§ Task to complete:
Report each line of the entries below that has the word "sich" in it.

§ Extracted entries:

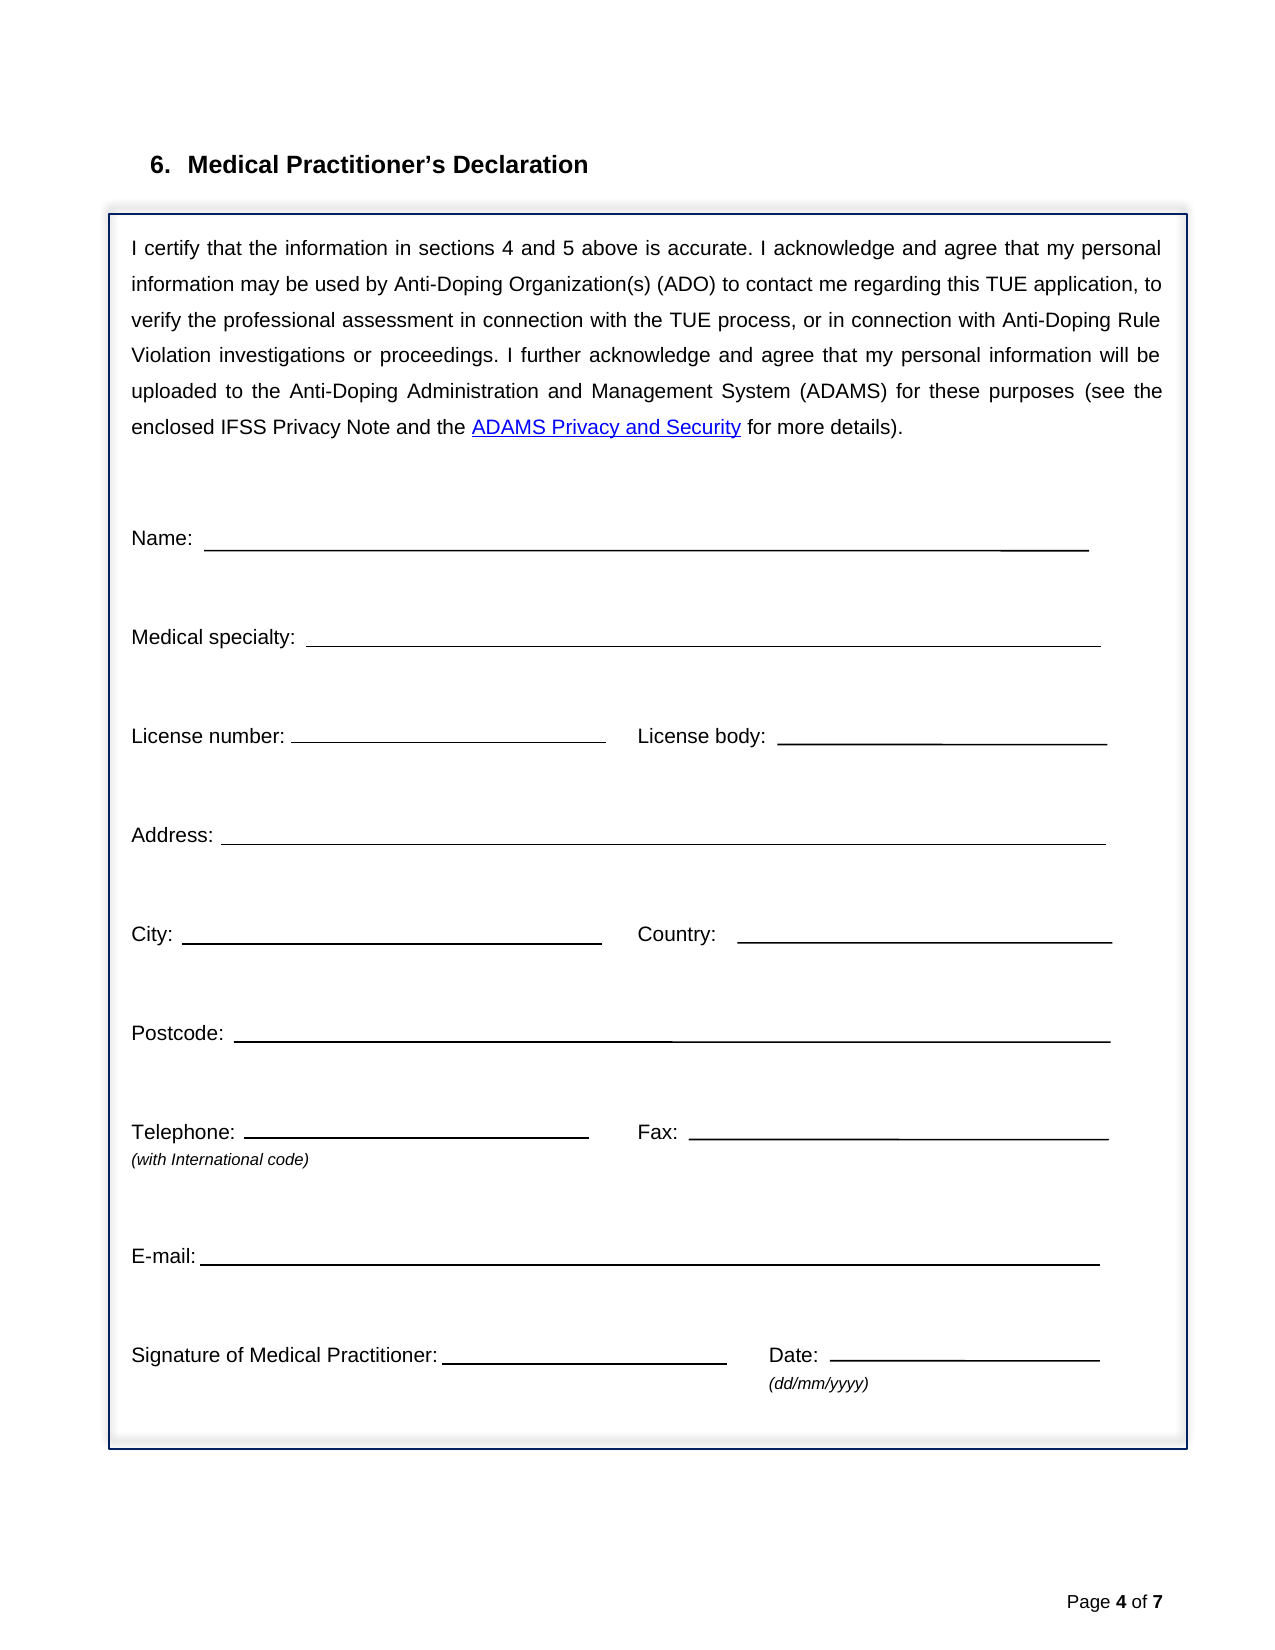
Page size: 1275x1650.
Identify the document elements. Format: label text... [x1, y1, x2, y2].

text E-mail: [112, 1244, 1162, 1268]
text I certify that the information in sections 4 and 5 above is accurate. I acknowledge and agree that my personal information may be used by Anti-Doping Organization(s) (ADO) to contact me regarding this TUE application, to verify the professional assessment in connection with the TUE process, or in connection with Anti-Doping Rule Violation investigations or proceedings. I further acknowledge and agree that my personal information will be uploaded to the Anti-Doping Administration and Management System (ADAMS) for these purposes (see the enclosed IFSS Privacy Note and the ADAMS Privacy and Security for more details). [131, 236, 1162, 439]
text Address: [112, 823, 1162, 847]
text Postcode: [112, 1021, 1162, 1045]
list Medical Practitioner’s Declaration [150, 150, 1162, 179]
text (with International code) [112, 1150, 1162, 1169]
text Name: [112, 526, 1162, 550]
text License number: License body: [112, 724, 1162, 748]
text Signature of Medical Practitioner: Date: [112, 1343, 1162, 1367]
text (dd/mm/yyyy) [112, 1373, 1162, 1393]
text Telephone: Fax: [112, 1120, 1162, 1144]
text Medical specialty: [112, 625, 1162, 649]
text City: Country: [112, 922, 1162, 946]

---

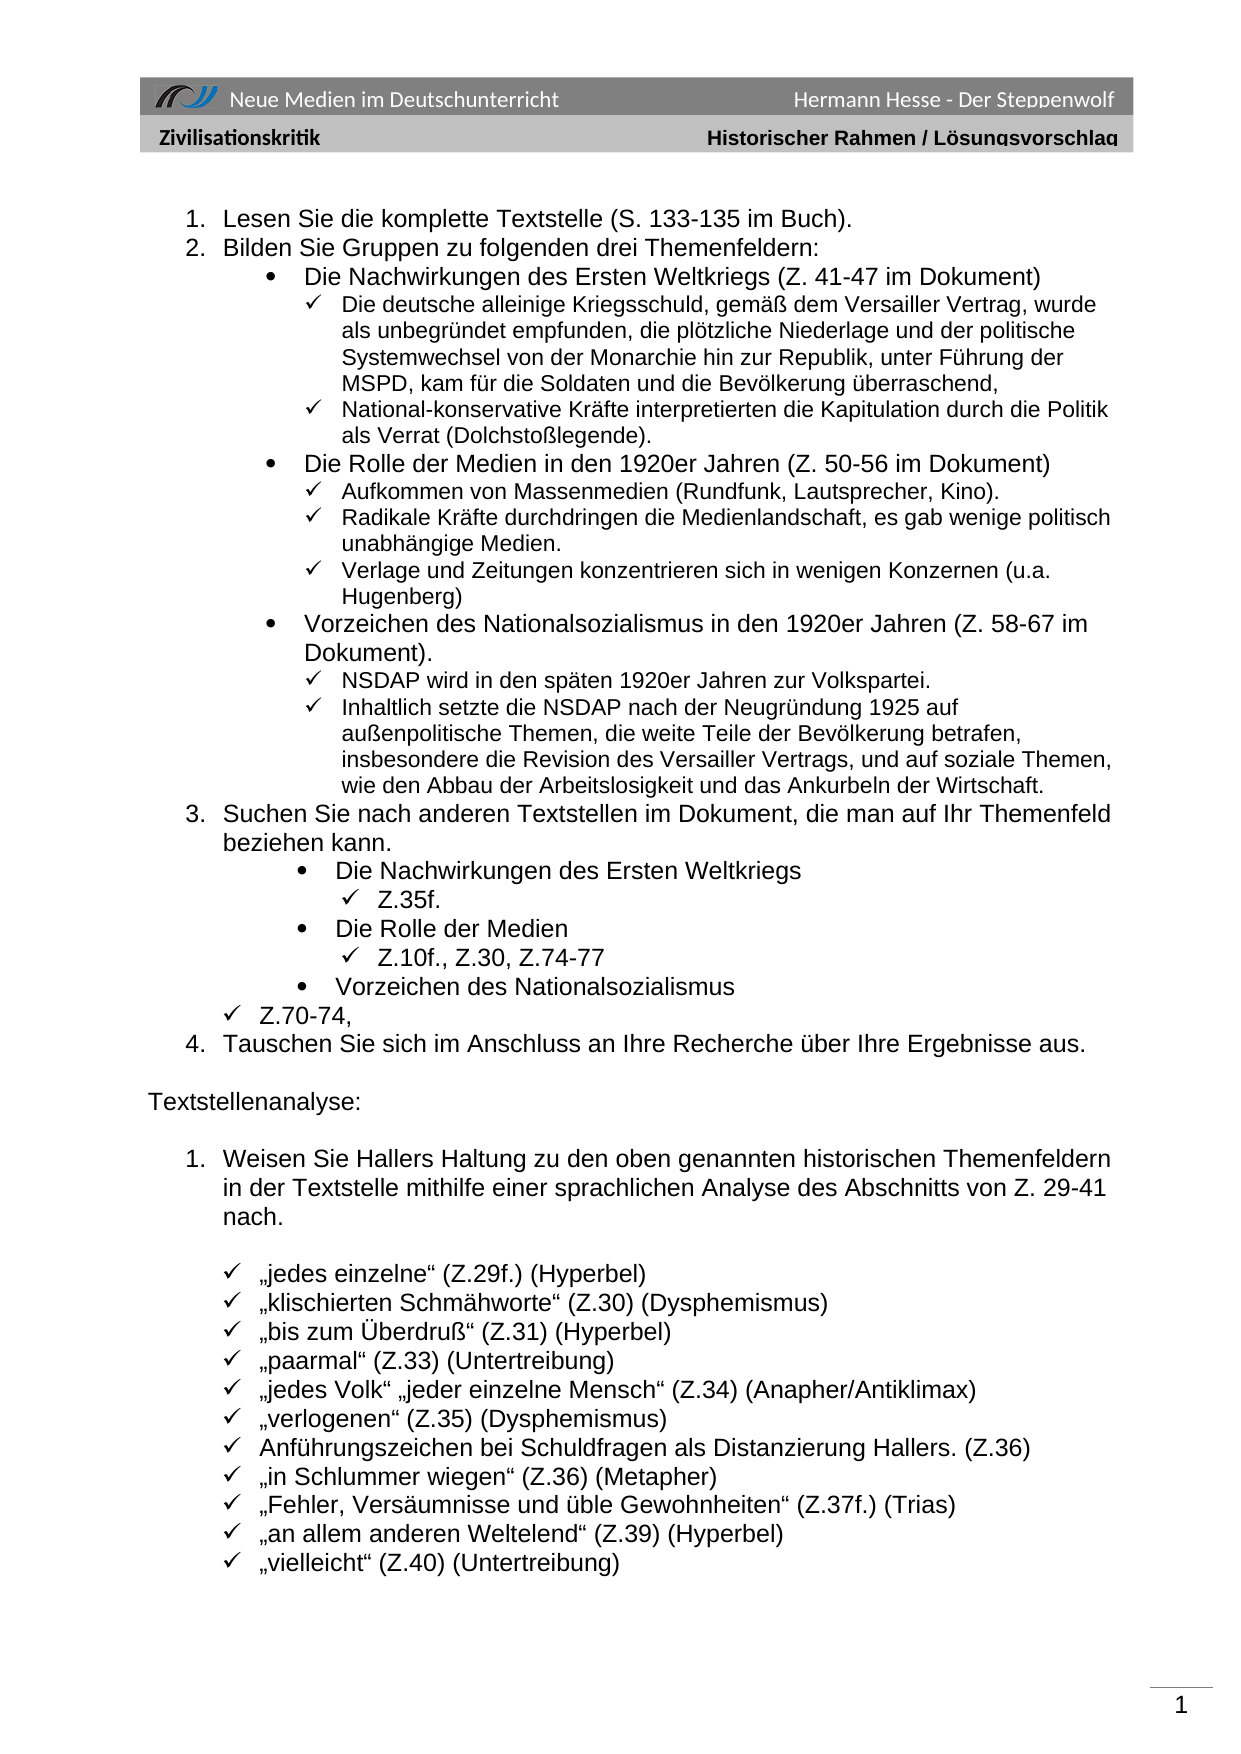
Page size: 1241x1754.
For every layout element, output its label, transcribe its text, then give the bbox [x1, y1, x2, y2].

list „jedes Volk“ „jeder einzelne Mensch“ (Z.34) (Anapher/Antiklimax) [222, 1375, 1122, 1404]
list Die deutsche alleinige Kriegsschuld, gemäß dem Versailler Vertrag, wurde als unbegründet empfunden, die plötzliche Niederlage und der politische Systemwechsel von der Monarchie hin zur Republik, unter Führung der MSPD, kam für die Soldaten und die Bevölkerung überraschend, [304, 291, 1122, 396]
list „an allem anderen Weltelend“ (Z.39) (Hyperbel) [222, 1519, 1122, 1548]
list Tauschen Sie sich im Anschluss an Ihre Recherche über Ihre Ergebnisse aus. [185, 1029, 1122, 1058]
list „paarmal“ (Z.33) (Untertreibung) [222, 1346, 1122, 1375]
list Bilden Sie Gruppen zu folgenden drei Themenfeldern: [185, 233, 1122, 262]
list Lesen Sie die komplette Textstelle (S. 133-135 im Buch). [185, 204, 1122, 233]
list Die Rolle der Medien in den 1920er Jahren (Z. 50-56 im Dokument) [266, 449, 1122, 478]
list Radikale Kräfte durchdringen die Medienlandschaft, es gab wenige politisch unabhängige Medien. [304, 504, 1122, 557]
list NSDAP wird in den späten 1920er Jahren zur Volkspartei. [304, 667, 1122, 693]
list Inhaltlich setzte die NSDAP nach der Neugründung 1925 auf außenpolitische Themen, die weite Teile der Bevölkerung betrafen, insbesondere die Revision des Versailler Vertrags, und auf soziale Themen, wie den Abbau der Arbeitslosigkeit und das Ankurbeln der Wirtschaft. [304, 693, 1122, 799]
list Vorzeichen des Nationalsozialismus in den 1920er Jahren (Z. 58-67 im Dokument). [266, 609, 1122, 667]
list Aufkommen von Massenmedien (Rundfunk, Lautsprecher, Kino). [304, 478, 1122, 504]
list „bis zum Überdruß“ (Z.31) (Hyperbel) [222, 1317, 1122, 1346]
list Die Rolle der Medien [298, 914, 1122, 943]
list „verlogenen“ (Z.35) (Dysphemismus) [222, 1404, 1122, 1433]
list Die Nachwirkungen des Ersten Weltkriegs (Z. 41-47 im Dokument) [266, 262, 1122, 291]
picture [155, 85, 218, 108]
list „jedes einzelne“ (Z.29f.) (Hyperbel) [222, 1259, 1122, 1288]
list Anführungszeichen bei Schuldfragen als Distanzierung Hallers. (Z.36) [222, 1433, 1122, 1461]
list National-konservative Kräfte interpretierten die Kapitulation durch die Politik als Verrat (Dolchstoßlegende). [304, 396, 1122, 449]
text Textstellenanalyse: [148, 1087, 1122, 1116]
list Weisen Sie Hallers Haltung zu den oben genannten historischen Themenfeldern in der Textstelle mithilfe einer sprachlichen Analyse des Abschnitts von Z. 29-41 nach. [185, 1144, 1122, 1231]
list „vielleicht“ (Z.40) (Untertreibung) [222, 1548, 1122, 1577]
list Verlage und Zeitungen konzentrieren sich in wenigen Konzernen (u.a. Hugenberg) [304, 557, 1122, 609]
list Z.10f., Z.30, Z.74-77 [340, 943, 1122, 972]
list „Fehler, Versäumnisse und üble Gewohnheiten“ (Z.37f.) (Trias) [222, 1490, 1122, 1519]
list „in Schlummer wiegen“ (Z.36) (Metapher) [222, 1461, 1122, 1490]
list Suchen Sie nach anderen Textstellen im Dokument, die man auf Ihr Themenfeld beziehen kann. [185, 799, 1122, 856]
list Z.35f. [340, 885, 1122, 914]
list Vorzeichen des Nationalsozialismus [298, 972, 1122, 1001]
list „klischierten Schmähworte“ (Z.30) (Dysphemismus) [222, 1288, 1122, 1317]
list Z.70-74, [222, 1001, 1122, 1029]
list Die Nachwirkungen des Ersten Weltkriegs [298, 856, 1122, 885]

§ Result of the exercise:
list Tauschen Sie sich im Anschluss an Ihre Recherche über Ihre Ergebnisse aus. [185, 1029, 1122, 1058]
list Verlage und Zeitungen konzentrieren sich in wenigen Konzernen (u.a. Hugenberg) [304, 557, 1122, 609]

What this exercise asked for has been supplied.